Mishra’s attackers were never caught but he is convinced his terrifying ordeal — one of a series of recent attacks on media workers in Nepal — was related to his job, and says he is now facing family pressure to give it up.
“Whenever I go out alone now, I feel scared. There is the constant fear that someone might attack me again,” he told reporters. “My parents are very worried and they are asking me to change my profession.”
Media workers are increasingly finding themselves caught up in the bitter struggle for power in Nepal after the fall of the Maoist-led government last month.
Many say the biggest threat comes from the Maoists, who fought a decade-long civil war with the army before signing a peace agreement in 2006.

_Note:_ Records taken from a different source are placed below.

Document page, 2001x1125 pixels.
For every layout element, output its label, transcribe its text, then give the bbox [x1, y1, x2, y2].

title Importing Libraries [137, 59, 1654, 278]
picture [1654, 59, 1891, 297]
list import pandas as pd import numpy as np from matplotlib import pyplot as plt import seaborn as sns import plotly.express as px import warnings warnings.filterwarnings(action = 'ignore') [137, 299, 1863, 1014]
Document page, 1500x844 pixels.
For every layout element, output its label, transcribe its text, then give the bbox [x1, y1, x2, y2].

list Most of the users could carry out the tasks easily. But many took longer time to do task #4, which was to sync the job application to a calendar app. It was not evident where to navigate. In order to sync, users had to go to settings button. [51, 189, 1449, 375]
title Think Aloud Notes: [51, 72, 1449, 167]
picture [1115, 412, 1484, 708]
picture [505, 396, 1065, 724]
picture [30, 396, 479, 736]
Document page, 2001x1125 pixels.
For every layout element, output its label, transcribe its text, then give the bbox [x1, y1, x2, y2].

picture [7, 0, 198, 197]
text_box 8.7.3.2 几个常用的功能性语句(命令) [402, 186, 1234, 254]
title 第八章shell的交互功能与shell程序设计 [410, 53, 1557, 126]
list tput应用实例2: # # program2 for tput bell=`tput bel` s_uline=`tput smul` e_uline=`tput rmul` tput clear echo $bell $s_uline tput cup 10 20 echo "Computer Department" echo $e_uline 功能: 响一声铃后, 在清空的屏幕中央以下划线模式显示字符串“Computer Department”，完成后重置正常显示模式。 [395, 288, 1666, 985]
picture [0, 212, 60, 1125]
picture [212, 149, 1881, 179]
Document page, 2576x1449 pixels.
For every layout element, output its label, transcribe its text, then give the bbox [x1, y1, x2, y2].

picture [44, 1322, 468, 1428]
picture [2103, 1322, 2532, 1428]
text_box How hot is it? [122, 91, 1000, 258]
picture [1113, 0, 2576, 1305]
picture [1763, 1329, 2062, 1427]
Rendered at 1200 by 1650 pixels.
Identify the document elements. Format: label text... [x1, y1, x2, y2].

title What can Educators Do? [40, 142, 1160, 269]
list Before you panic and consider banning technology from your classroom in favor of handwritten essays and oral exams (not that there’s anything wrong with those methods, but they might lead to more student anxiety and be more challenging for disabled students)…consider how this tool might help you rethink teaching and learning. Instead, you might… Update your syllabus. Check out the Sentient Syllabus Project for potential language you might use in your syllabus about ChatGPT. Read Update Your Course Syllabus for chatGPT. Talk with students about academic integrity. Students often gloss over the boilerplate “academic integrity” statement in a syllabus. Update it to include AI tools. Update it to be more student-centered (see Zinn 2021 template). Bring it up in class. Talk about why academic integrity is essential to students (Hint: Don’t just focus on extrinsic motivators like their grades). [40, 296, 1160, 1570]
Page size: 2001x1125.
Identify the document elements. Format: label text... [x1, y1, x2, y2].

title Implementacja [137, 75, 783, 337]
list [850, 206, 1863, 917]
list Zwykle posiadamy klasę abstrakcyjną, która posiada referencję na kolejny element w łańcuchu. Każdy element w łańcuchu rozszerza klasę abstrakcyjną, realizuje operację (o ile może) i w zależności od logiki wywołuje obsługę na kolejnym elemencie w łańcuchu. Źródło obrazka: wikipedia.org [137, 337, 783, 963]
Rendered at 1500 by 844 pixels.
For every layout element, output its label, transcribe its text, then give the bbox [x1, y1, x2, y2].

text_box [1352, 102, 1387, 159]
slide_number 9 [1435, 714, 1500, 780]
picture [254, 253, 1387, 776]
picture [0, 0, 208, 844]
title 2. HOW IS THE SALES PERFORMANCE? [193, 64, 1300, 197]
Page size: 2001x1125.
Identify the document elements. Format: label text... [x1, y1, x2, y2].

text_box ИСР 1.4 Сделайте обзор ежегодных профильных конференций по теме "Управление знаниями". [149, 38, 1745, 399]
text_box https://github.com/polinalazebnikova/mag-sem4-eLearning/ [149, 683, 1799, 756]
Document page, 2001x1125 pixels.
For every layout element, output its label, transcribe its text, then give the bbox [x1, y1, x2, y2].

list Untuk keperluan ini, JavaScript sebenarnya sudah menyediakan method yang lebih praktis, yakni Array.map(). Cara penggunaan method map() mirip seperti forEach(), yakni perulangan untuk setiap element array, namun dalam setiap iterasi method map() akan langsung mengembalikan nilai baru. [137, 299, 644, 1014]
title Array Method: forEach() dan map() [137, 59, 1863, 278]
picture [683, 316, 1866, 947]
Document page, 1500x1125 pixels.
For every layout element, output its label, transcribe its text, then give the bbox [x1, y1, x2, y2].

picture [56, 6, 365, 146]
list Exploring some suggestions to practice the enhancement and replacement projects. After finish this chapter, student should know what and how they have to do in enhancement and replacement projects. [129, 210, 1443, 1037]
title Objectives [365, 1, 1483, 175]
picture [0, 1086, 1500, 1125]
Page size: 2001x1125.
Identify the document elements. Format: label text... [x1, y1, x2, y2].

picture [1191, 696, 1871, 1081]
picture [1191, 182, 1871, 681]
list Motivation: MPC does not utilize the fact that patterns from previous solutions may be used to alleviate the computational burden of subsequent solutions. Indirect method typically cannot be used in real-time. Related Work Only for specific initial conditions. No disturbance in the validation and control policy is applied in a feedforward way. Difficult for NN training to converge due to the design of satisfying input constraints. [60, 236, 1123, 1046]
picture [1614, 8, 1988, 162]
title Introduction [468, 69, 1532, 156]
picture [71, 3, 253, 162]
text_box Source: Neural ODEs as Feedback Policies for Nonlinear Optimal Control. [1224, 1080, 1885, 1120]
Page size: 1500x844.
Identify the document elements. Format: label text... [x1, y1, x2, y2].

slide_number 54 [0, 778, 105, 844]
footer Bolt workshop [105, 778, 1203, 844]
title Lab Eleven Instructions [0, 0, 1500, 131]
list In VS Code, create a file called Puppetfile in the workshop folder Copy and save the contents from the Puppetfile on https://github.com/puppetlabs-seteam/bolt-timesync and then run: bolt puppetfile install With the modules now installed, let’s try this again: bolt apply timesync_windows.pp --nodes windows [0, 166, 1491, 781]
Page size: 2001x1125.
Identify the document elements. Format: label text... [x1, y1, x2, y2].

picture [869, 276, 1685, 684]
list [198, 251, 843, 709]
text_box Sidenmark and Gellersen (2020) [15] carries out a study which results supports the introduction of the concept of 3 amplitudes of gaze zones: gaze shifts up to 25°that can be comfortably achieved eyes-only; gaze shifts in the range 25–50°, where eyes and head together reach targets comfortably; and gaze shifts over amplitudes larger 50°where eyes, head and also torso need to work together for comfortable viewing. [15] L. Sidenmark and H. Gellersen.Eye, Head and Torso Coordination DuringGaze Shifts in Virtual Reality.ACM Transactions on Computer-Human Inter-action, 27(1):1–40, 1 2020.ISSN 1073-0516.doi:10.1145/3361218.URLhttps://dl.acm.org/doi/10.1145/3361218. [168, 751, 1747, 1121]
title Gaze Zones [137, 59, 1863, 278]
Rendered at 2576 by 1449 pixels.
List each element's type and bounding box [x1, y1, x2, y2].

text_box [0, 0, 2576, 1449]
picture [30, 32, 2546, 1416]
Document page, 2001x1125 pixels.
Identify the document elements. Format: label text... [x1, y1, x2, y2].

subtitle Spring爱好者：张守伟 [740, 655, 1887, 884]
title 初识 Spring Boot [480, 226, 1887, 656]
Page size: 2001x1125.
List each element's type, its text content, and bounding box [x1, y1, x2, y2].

Since then, the former guerrillas have publicly embraced multiparty democracy and confined their fighters to camps under the supervision of the UN.
But members of their youth wing, the Young Communist League (YCL), have held a series of at times violent protests in recent weeks and have appeared to target media organizations that criticise the Maoists.
Earlier this month YCL members attacked and set fire to a van carrying copies of the Kathmandu Post and Kantipur dailies after they ran a story contradicting claims a YCL worker was murdered by a rival party.
“The Maoists and their sister organizations are the biggest threat to the media now,” said Hari Bahadur Thapa, news editor of Kantipur. “They have established a disturbing habit of assaulting journalists who report critically about their activities. Our publication house has been attacked time and again for writing critical stories about the Maoists and their affiliated wings.”
Dharmendra Jha, president of the Federation of Nepali Journalists (FNJ), said media workers felt increasingly insecure.
“Media houses are being forced into self-censorship due to fear of attacks. This is deeply worrying,” he told reporters.
“After armed conflict came to an end in 2006, we were hoping that the situation would improve for journalists, but the reality looks grim,” he said.
The FNJ said it had registered more than 100 cases of physical attacks, threats and harassment against journalists in the past six months and receives fresh complaints every week.
Many such incidents occur in the Terai, the country’s southern plains, where ethnic tensions have been stoked by militant groups — many of them linked to the Maoist party.
In January, Uma Singh, a 24-year-old Terai-based radio journalist who wrote about women’s rights and criticized political leaders, was stabbed to death in her apartment. Her murder remains unsolved.
“Groups affiliated with political parties and armed outfits are attacking journalists for writing critical stories,” said Upendra Lamichhane, a newspaper reporter in Birgunj town in the Terai.
Last month, Lamichhane was threatened by a group of baton-wielding demonstrators who accused him of writing inaccurate reports about their cause as he tried to cover their protest.
“I have no hope of getting help with security from the police or local authorities here,” he told reporters. “Law and order is practically non-existent.”